[Extracted page text data]
_ _ _ _ _ _ _

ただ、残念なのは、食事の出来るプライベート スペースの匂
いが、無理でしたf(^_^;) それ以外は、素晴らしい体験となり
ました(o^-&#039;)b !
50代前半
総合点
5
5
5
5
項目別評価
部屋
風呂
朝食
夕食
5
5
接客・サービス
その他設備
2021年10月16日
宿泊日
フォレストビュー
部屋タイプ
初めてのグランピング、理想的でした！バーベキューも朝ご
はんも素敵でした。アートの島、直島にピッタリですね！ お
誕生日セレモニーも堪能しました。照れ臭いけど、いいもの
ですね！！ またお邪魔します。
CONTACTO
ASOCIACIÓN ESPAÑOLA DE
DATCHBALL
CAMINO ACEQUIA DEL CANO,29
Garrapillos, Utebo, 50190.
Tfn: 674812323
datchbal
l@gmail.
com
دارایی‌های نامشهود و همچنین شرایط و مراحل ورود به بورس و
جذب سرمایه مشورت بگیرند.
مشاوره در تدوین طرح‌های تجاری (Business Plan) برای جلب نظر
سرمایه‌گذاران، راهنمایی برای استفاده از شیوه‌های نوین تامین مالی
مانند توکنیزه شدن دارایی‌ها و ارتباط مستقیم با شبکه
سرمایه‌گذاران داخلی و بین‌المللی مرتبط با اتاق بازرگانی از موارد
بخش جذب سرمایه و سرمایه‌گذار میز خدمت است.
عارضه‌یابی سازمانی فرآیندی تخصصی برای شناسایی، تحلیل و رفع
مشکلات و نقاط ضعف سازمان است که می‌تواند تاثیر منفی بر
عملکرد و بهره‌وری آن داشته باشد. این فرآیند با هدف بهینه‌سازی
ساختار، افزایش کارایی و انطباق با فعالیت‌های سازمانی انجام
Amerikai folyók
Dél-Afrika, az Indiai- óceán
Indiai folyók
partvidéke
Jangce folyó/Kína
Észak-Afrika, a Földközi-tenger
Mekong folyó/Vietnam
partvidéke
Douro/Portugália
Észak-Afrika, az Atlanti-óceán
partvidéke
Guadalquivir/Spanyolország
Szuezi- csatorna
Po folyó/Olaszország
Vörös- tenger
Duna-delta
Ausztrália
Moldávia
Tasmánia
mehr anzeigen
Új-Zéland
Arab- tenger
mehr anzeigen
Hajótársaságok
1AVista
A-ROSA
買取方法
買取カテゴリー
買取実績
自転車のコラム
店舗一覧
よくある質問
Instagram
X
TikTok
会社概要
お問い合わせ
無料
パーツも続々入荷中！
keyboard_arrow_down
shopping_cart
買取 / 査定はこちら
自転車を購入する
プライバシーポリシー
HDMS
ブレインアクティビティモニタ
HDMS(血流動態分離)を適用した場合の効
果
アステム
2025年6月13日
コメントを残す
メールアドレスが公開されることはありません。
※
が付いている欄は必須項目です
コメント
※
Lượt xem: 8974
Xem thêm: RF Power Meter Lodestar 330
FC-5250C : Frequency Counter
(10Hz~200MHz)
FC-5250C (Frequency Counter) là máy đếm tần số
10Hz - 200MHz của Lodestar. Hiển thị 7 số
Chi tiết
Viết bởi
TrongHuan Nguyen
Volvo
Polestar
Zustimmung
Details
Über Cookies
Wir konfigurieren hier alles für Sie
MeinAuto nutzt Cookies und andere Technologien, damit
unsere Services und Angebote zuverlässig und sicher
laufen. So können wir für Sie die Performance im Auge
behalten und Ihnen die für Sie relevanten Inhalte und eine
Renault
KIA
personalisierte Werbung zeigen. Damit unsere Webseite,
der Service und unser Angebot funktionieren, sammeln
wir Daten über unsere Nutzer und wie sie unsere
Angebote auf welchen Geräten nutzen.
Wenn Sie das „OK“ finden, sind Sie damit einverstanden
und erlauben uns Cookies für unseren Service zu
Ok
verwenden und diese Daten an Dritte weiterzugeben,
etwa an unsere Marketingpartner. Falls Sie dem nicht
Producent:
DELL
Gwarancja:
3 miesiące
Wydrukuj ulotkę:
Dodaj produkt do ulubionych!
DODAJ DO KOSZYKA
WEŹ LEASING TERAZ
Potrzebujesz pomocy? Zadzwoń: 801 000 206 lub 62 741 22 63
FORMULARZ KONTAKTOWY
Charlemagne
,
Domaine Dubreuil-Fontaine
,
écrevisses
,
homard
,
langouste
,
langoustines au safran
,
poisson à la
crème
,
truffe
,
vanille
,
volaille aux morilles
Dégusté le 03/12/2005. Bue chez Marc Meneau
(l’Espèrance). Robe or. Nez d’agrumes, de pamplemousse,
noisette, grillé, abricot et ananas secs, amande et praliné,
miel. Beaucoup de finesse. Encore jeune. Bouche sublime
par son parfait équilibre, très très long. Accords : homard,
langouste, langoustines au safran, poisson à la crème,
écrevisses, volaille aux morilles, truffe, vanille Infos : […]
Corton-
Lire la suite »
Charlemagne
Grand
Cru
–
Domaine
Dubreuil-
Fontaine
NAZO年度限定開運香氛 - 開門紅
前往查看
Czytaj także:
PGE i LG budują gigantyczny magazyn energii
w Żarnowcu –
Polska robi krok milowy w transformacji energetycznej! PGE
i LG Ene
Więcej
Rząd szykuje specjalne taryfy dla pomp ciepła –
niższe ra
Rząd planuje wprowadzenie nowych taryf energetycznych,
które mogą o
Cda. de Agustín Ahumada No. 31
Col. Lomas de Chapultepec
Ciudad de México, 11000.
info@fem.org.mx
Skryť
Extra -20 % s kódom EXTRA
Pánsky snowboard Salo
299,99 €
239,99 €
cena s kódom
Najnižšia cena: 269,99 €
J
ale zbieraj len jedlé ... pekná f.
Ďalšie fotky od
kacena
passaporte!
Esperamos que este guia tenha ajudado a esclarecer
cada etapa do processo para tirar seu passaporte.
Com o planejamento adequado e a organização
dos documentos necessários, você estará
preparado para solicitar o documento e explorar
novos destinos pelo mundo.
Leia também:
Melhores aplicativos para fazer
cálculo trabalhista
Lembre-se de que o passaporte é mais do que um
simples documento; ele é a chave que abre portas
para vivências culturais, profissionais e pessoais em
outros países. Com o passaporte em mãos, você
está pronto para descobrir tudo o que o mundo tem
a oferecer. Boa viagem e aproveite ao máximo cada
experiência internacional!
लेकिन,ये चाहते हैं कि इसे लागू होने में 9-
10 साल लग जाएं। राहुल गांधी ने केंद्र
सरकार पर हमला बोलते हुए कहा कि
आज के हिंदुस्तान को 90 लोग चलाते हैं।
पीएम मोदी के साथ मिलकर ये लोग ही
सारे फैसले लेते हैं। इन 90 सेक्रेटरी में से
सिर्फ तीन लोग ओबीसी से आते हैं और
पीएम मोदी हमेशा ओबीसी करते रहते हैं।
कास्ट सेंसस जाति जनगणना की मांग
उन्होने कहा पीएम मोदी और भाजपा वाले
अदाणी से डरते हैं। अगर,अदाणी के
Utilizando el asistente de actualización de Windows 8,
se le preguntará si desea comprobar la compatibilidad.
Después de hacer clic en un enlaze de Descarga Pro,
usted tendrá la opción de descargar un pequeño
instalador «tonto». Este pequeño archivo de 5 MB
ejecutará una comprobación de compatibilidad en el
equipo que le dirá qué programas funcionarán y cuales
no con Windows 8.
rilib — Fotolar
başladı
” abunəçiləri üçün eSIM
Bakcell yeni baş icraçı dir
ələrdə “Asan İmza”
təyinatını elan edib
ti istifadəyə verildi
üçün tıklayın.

_ _ _ _ _ _ _

> WHAT THE TASK REQUIRES: Take every line above that includes "دارایی" and list it.

> RESPONSE FOR THIS EXERCISE:
دارایی‌های نامشهود و همچنین شرایط و مراحل ورود به بورس و
مانند توکنیزه شدن دارایی‌ها و ارتباط مستقیم با شبکه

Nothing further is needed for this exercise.